What to produce |
Within the entries below, find every line that has the string "ffffff", then copy it.

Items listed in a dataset

-- Opening Marker --

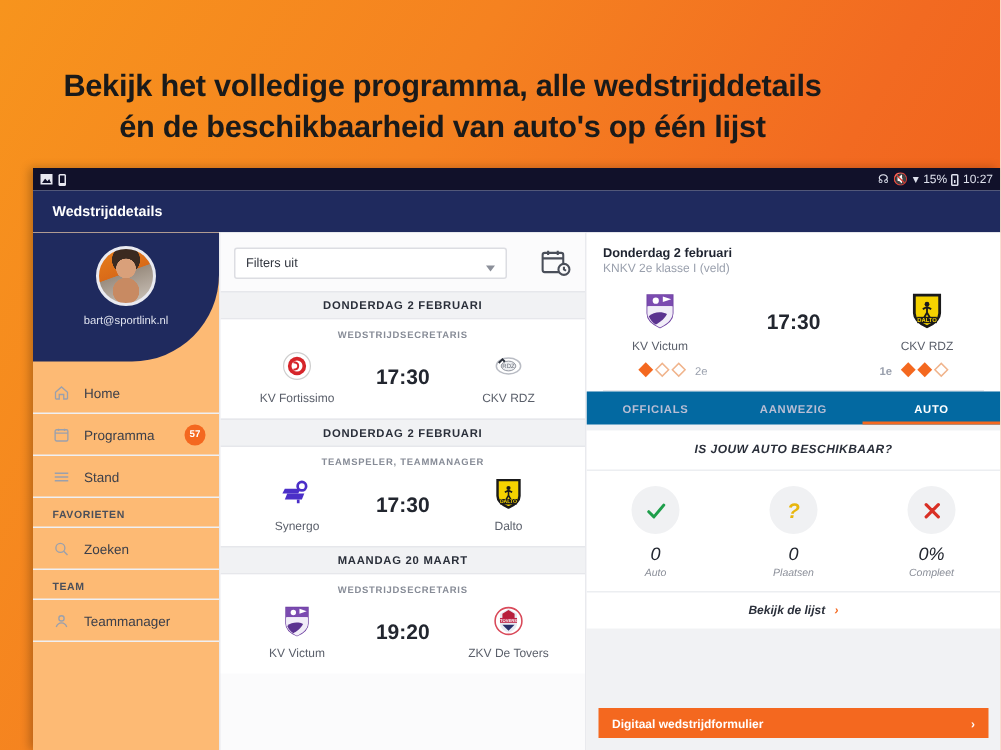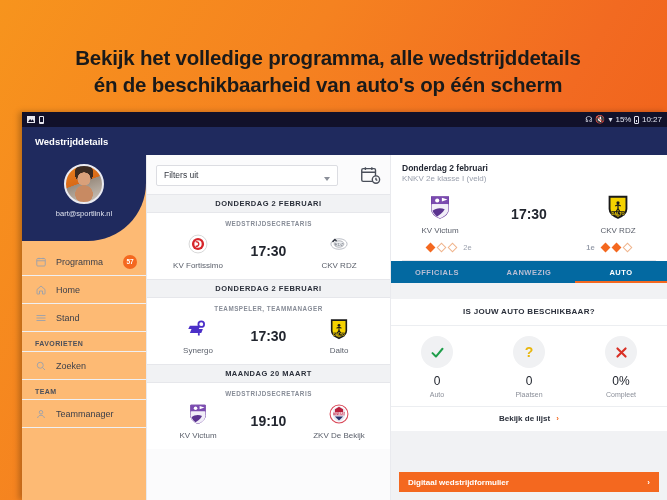--- a/index.html
+++ b/index.html
@@ -23,7 +23,6 @@
     font-weight: 700;
     line-height: 27px;
     letter-spacing: -0.2px;
-    margin-left: 33px;
   }
   #headline div { white-space: nowrap; }
 

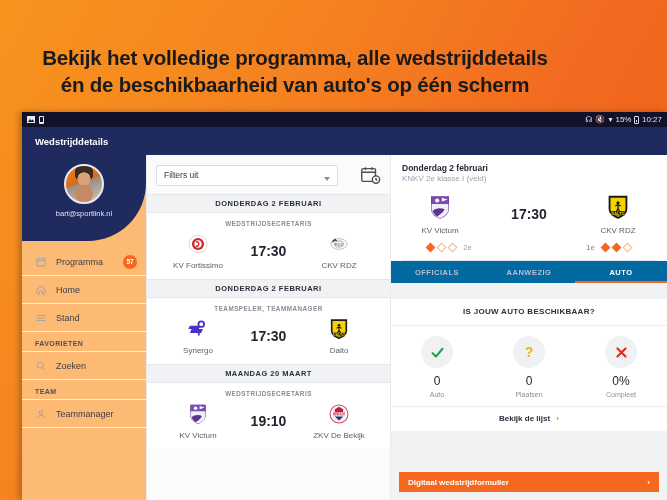--- a/index.html
+++ b/index.html
@@ -318,7 +318,7 @@
 
   <div id="headline">
     <div>Bekijk het volledige programma, alle wedstrijddetails</div>
-    <div>én de beschikbaarheid van auto's op één scherm</div>
+    <div>én de beschikbaarheid van auto's op één lijst</div>
   </div>
 
   <div id="device">

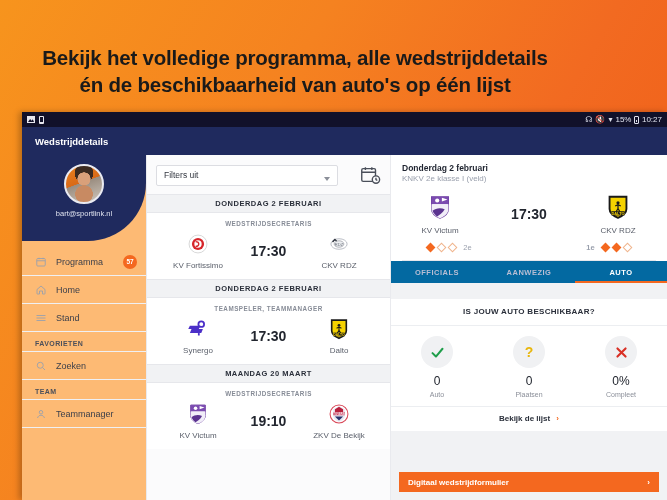--- a/index.html
+++ b/index.html
@@ -240,7 +240,7 @@
     background: #ffffff;
     border-bottom: 1px solid #e6e7eb;
   }
-  .formgroup { width: 76px; display: flex; align-items: center; justify-content: center; gap: 4px; }
+  .formgroup { width: 76px; display: flex; align-items: flex-start; justify-content: center; gap: 4px; }
   .formgroup.right { justify-content: center; font-weight: bold; }
   .dia { width: 7px; height: 7px; transform: rotate(45deg); }
   .dia.on { background: #f4681f; }

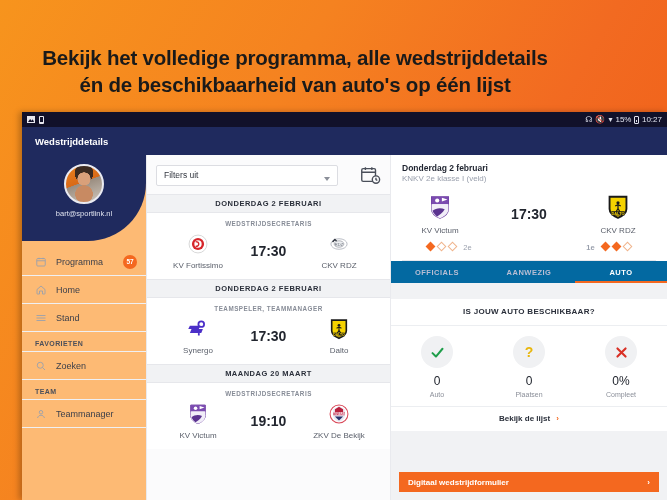--- a/index.html
+++ b/index.html
@@ -356,21 +356,21 @@
           <div class="side-item">
             <span class="sicon">
               <svg viewBox="0 0 24 24" fill="none" stroke="currentColor" stroke-width="1.8">
+                  <path d="M4 11 12 4l8 7v8a1 1 0 0 1-1 1h-4v-6H9v6H5a1 1 0 0 1-1-1z"></path>
+                </svg>
+            </span>
+            <span class="lbl">Home</span>
+          </div>
+
+          <div class="side-item">
+            <span class="sicon">
+              <svg viewBox="0 0 24 24" fill="none" stroke="currentColor" stroke-width="1.8">
                   <rect x="3.5" y="5" width="17" height="15" rx="2"></rect>
                   <path d="M3.5 9.5h17M8 3.5v3M16 3.5v3"></path>
                 </svg>
             </span>
             <span class="lbl">Programma</span>
             <span class="badge">57</span>
-          </div>
-
-          <div class="side-item">
-            <span class="sicon">
-              <svg viewBox="0 0 24 24" fill="none" stroke="currentColor" stroke-width="1.8">
-                  <path d="M4 11 12 4l8 7v8a1 1 0 0 1-1 1h-4v-6H9v6H5a1 1 0 0 1-1-1z"></path>
-                </svg>
-            </span>
-            <span class="lbl">Home</span>
           </div>
 
 

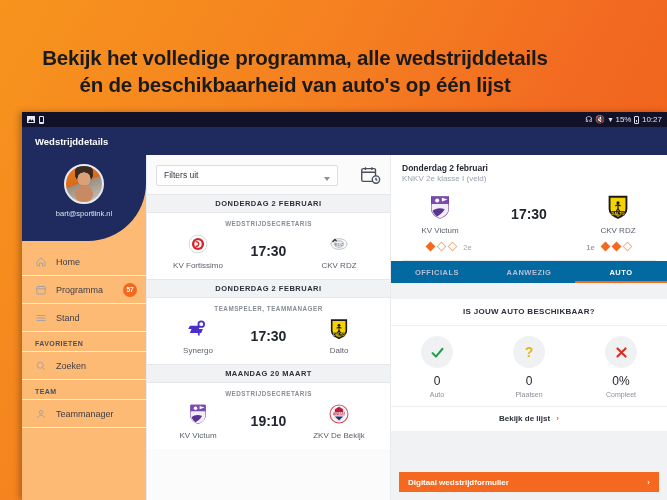--- a/index.html
+++ b/index.html
@@ -267,7 +267,7 @@
     height: 2px; background: #f4681f;
   }
 
-  #autopanel { background: #ffffff; margin: 16px 0 0 0; }
+  #autopanel { background: #ffffff; margin: 4px 0 0 0; font-style: italic; }
   #autoq {
     text-align: center;
     font-size: 8px; font-weight: 700; color: #2a2f3a;

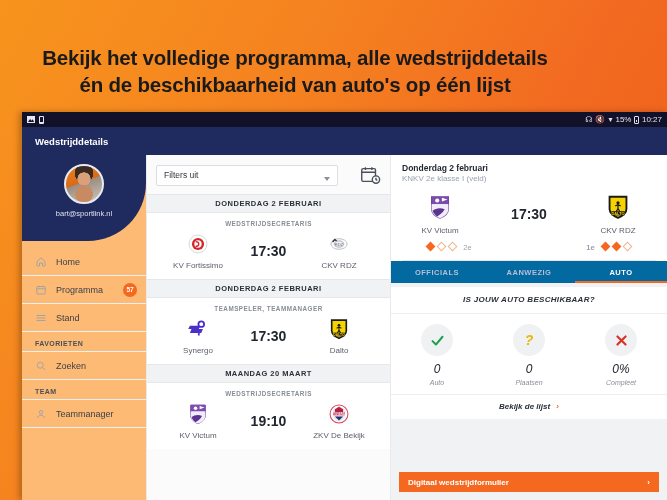--- a/index.html
+++ b/index.html
@@ -506,7 +506,7 @@
               </div>
               <div class="tname">KV Victum</div>
             </div>
-            <div class="mtime">19:10</div>
+            <div class="mtime">19:20</div>
             <div class="team">
               <div class="crest">
                 <svg viewBox="0 0 32 32">

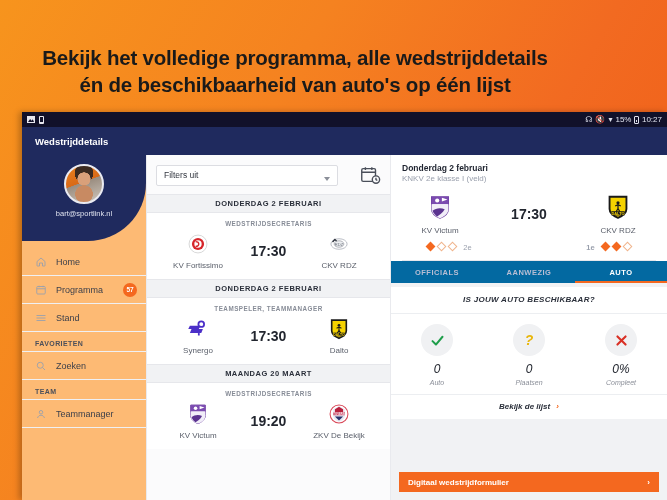--- a/index.html
+++ b/index.html
@@ -518,7 +518,7 @@
                   <path d="M11 19h10l-5 5z" fill="#2a2f6a"></path>
                 </svg>
               </div>
-              <div class="tname">ZKV De Bekijk</div>
+              <div class="tname">ZKV De Tovers</div>
             </div>
           </div>
         </div>

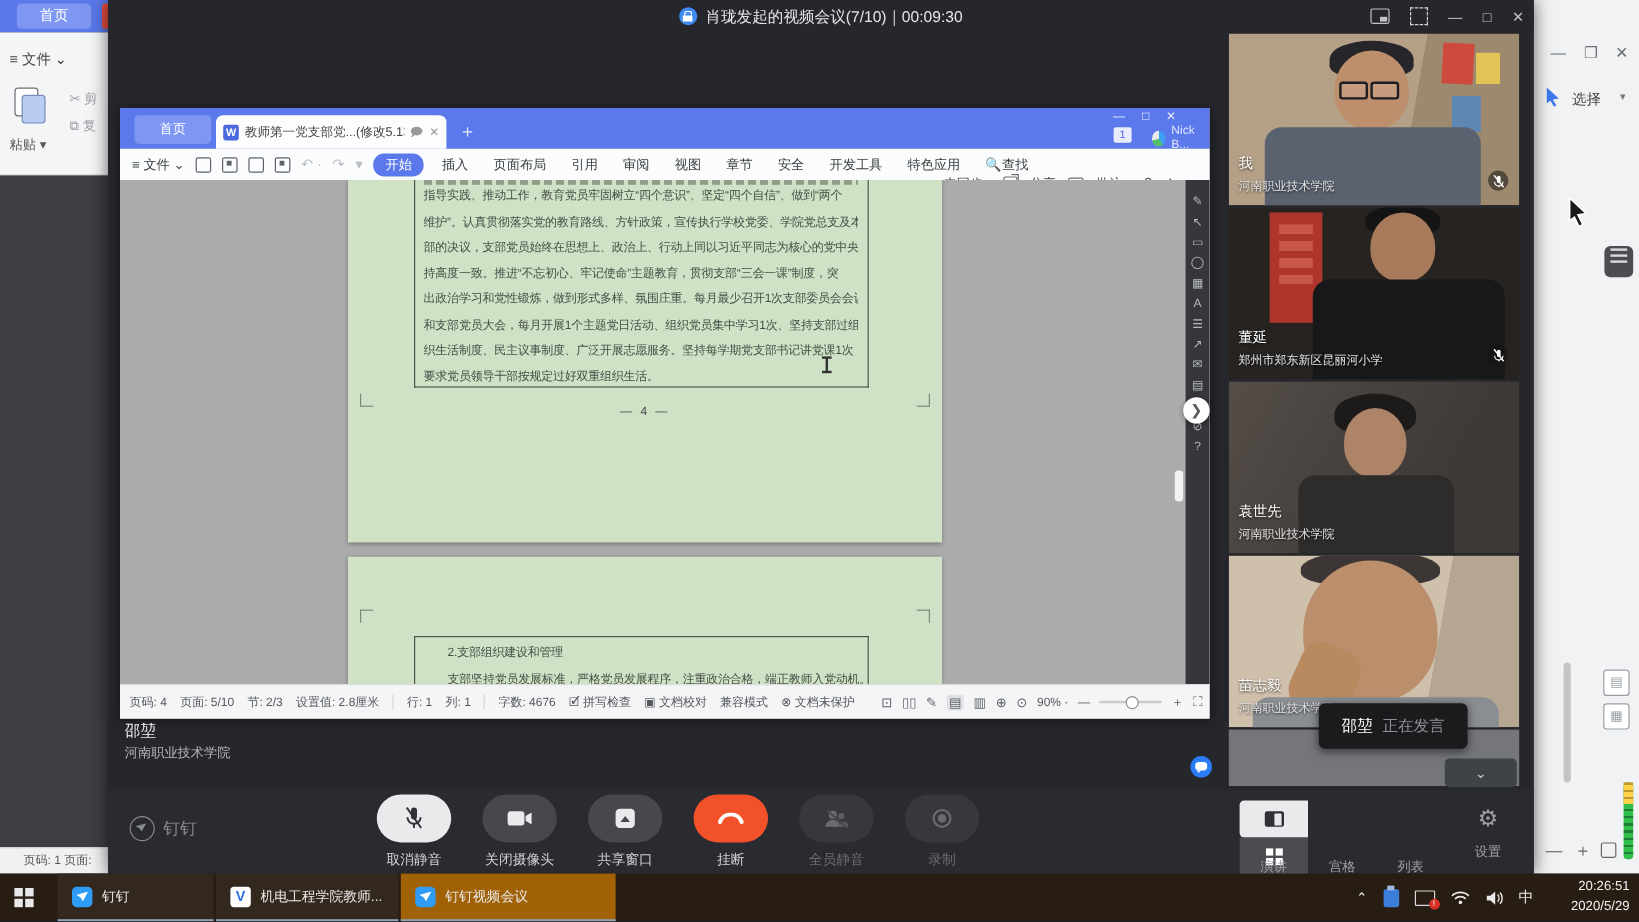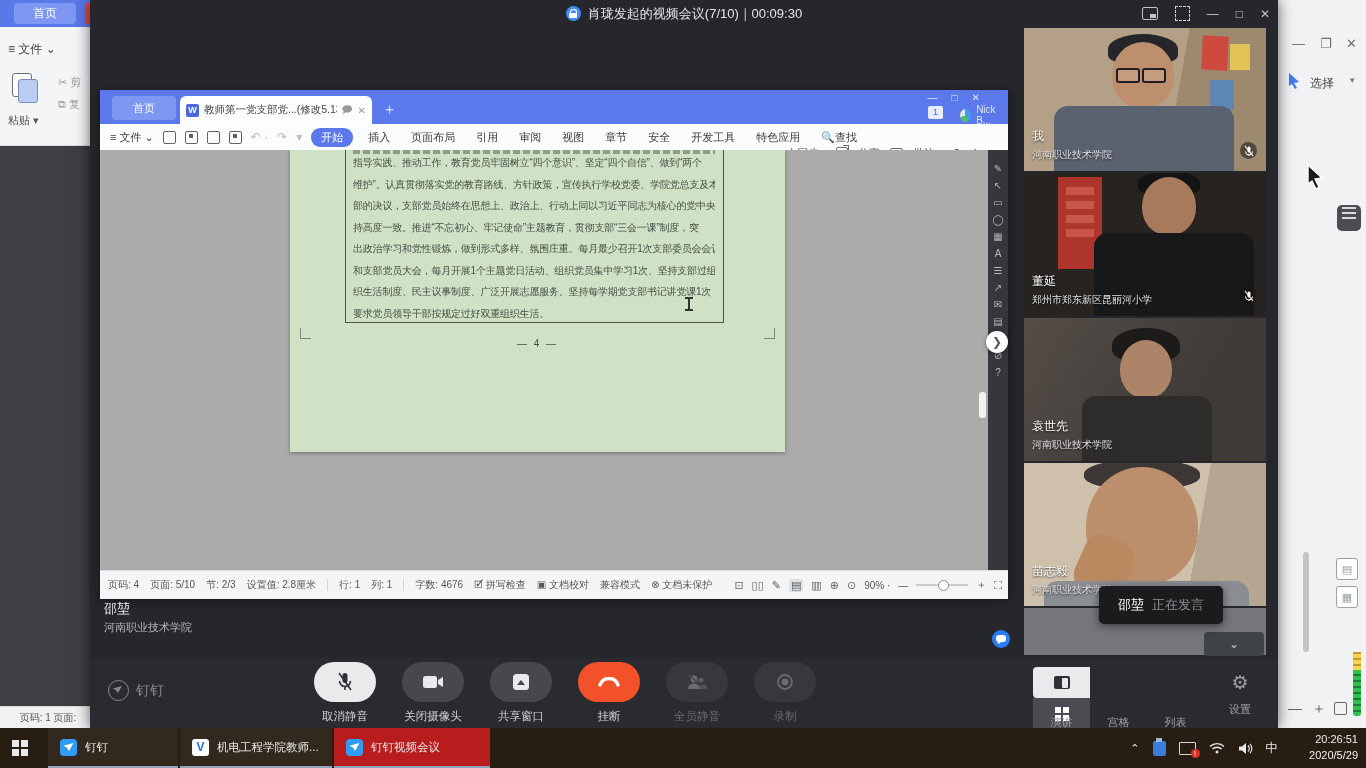--- a/index.html
+++ b/index.html
@@ -368,6 +368,15 @@
           <div id="p1-pageno">— 4 —</div>
         </div>
 
+        <div id="page2" class="page">
+          <div class="cropmark t" style="left:10px;top:44px"></div>
+          <div class="cropmark t r" style="right:10px;top:44px"></div>
+          <div id="p2-frame" class="tframe">
+            <div class="dline" style="top:6px;padding-left:20px">2.支部组织建设和管理</div>
+            <div class="dline" style="top:27.5px;padding-left:20px">支部坚持党员发展标准，严格党员发展程序，注重政治合格，端正教师入党动机。</div>
+
+          </div>
+        </div>
         <div id="ibeam" class="ab"></div>
         <div id="sh-scroll" class="ab"></div>
         <div id="ann-bar" class="ab">

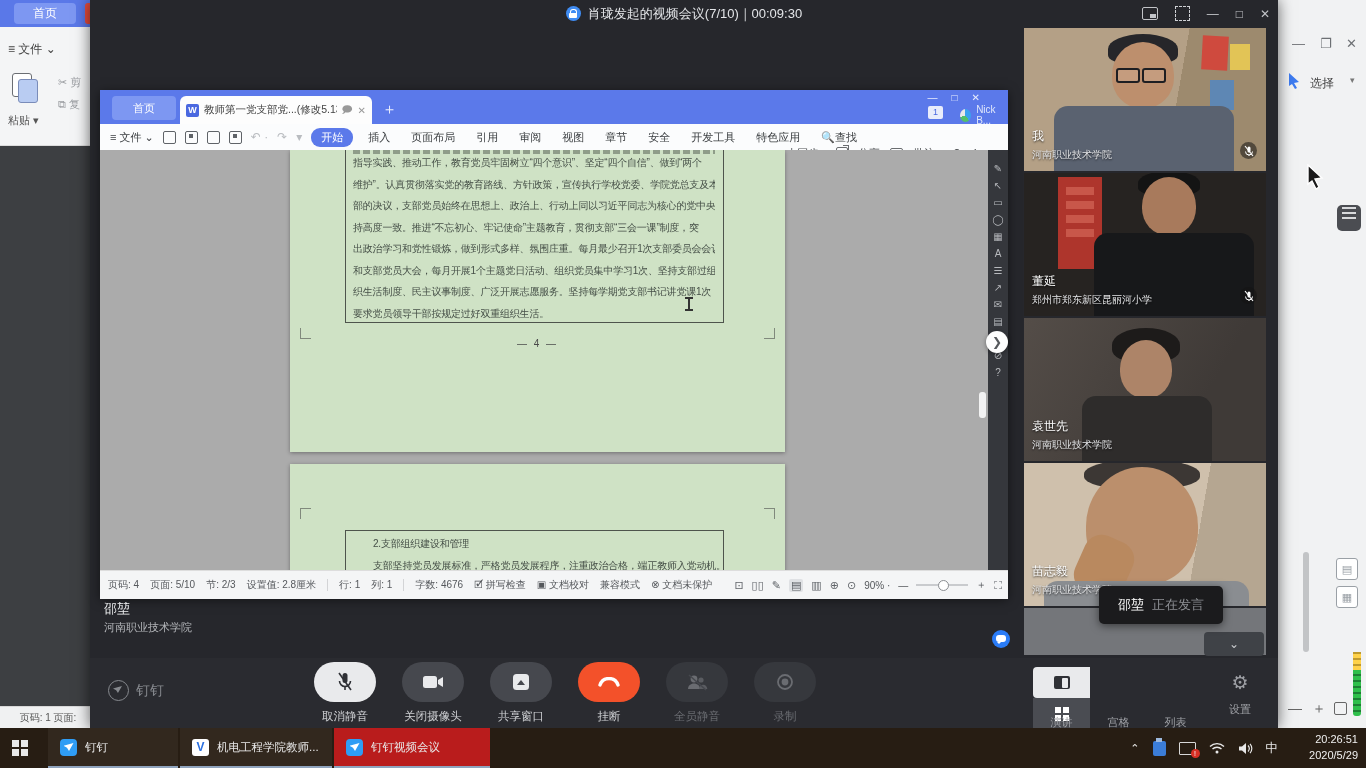--- a/index.html
+++ b/index.html
@@ -215,7 +215,7 @@
     background:#32281e;border-bottom:2px solid #8fa3bd;color:#e8e8e8;font-size:11.5px;}
   #tb-app1{left:48px;width:130px;}
   #tb-app2{left:180px;width:152px;}
-  #tb-app3{left:334px;width:156px;background:#b91c1c;}
+  #tb-app3{left:334px;width:179px;background:#a16207;}
   .dd-ic{width:17px;height:17px;background:#2f9df5;border-radius:4px;position:relative;flex:0 0 auto;}
   .dd-ic::after{content:"";position:absolute;left:3.5px;top:4.5px;width:10px;height:8px;background:#fff;clip-path:polygon(0 35%,100% 0,55% 100%,35% 60%);}
   .v-ic{width:17px;height:17px;background:#fff;border-radius:3px;color:#2a6fe0;font-weight:bold;font-size:12px;text-align:center;line-height:17px;flex:0 0 auto;}

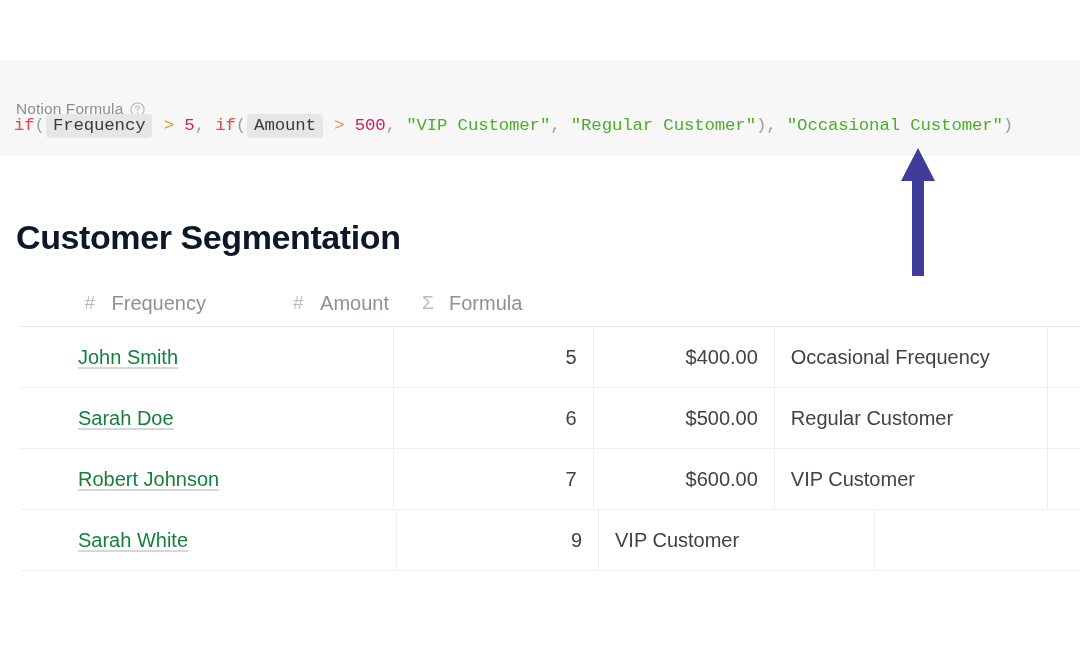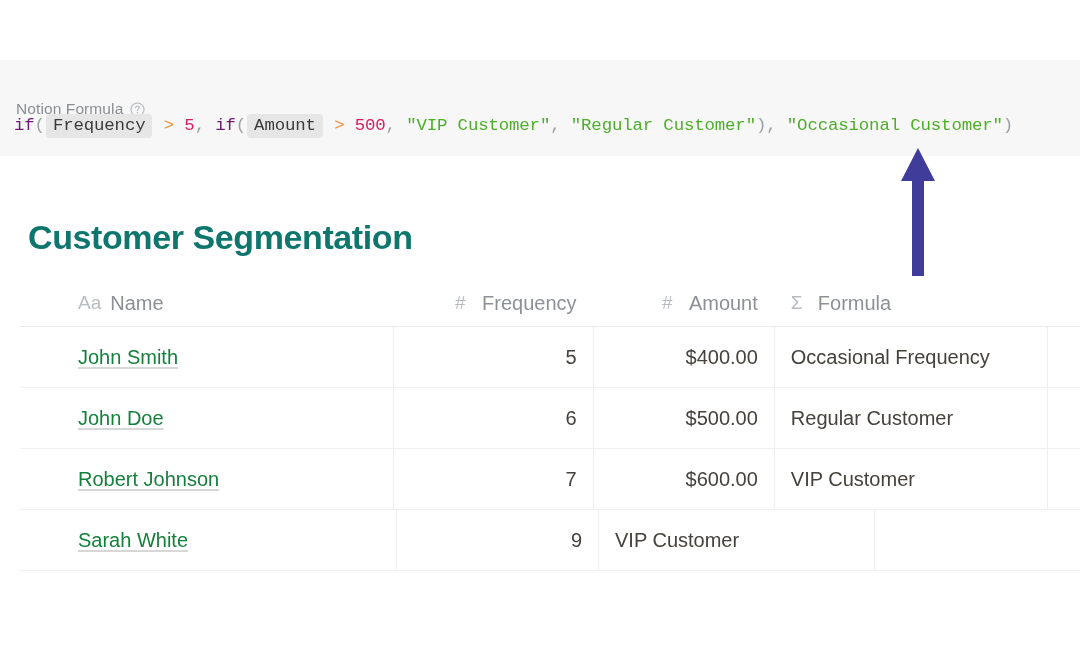--- a/index.html
+++ b/index.html
@@ -54,7 +54,7 @@
     font-size: 17.4px;
     letter-spacing: -0.15px;
   }
-  .tok-fn      { color: #701a75; }
+  .tok-fn      { color: #ef4444; }
   .tok-punct   { color: #9aa0a6; }
   .tok-op      { color: #e8903a; }
   .tok-num     { color: #d81b60; }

-- Closing Marker --

Exercise output |
     background: #ffffff;
-  #autopanel { background: #ffffff; margin: 16px 0 0 0; }
+  #autopanel { background: #ffffff; margin: 4px 0 0 0; font-style: italic; }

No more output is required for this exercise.